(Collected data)
===============

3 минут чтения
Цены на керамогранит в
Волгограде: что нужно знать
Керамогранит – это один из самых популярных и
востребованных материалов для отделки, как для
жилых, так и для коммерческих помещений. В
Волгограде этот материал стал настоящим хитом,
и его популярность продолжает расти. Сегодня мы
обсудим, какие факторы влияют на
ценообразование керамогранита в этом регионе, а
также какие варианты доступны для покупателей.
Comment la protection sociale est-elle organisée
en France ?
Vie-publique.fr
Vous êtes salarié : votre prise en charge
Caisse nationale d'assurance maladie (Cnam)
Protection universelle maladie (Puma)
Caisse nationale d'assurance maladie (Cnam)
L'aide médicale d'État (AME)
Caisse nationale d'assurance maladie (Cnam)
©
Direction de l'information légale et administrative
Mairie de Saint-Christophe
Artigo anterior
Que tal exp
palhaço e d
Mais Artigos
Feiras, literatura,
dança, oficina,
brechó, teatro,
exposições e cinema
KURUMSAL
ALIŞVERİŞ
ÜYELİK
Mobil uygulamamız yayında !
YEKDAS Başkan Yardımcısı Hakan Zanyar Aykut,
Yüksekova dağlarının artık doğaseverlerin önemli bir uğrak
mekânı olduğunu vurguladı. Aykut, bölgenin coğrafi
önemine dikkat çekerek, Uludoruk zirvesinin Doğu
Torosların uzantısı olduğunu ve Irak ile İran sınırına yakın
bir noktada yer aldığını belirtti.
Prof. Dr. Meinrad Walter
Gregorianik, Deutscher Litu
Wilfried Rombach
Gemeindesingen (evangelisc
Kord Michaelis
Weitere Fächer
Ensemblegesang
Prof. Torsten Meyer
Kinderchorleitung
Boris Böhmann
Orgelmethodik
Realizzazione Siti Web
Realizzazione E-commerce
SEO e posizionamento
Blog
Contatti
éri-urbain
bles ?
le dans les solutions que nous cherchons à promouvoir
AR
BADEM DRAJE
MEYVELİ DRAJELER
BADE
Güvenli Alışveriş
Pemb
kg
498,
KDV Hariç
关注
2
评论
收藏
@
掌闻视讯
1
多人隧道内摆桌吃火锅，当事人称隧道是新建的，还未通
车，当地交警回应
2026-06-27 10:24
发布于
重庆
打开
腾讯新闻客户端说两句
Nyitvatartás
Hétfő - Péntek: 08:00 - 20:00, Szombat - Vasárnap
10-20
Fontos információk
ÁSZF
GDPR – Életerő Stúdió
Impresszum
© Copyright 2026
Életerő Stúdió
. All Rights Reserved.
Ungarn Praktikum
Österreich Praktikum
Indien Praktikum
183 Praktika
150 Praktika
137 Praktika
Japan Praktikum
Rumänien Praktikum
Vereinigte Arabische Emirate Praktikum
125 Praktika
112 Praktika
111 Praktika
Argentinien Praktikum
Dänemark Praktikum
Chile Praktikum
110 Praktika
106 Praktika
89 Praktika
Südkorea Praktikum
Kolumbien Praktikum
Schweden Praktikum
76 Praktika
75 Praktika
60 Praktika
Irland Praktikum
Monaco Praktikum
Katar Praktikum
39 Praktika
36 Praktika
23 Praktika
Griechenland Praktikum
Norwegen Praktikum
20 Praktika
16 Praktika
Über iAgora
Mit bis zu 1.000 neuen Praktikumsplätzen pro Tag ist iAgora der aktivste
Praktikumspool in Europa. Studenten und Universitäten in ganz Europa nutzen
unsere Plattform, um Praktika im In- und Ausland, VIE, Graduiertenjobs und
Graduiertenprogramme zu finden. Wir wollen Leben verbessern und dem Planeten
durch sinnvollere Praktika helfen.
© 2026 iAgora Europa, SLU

===============

**Directions:**
Count the lines in the rows above that contain the string "какие", treating uppercase and lowercase as different. Reply with only the number.

**Response:**
2